WORK REQUEST:
Count the lines in the records below that contain the string "unser", matching case exactly, and reply with the number alone.

[Opening DATASET EXCERPTS section]

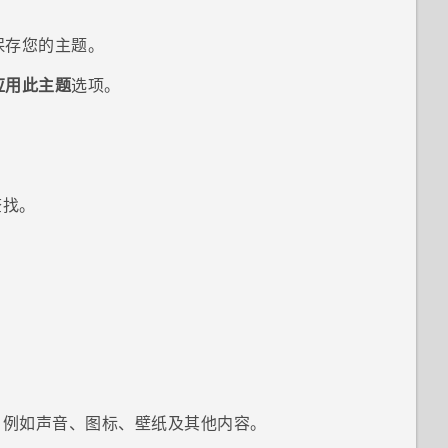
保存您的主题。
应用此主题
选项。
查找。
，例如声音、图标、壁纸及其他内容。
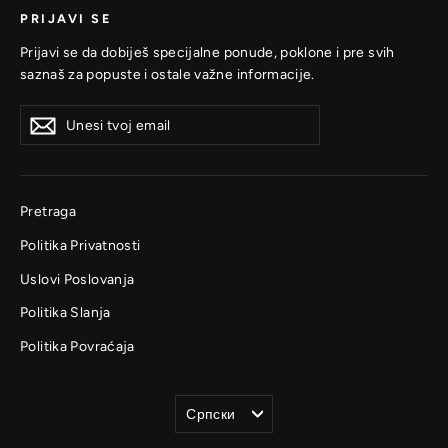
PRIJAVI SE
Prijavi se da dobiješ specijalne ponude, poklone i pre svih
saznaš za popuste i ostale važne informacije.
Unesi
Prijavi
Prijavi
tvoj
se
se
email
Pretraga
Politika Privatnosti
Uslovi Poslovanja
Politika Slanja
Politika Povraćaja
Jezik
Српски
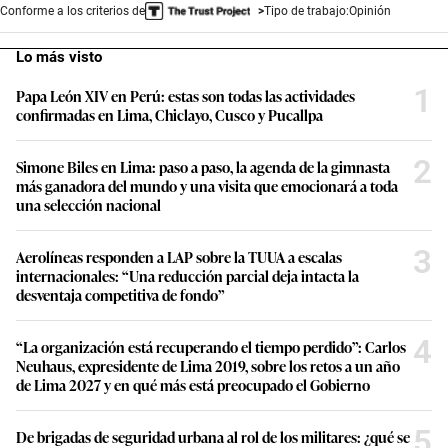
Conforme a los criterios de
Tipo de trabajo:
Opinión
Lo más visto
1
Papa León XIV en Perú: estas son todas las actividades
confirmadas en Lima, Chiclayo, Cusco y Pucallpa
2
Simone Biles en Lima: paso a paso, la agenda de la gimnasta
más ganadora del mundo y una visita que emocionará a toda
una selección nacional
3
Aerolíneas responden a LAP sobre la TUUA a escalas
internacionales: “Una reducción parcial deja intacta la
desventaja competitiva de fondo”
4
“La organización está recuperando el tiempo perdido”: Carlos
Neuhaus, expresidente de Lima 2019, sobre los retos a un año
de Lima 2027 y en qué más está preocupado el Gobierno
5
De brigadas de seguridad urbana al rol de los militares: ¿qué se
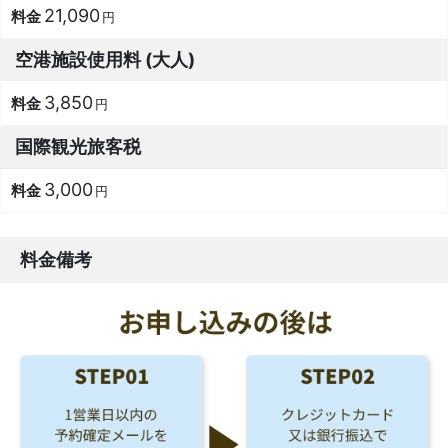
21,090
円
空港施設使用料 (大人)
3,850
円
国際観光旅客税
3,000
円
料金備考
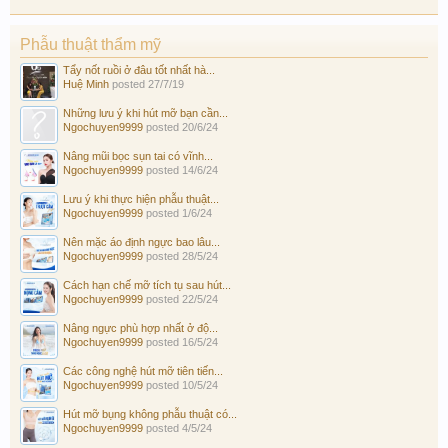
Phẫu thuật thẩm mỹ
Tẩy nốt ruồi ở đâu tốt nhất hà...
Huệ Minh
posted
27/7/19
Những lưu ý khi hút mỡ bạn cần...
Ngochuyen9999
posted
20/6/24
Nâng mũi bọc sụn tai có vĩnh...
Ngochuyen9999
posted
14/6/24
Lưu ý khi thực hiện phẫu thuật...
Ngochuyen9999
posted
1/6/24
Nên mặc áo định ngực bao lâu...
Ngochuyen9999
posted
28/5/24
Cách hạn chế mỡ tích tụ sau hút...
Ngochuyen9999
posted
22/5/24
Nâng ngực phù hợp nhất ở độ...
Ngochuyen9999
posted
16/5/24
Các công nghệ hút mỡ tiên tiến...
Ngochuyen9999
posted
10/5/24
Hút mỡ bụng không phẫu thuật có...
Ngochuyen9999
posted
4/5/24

[Closing DATASET EXCERPTS section]
[Opening DATASET EXCERPTS section]

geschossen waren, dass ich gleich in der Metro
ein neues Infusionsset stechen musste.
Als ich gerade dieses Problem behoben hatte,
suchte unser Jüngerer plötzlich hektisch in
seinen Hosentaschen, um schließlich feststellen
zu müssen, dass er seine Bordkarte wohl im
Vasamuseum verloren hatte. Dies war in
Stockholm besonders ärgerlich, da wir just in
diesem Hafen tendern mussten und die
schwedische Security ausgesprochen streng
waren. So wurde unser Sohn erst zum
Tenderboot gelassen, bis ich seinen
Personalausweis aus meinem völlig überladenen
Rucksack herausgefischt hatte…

[Closing DATASET EXCERPTS section]

THE ANSWER:
2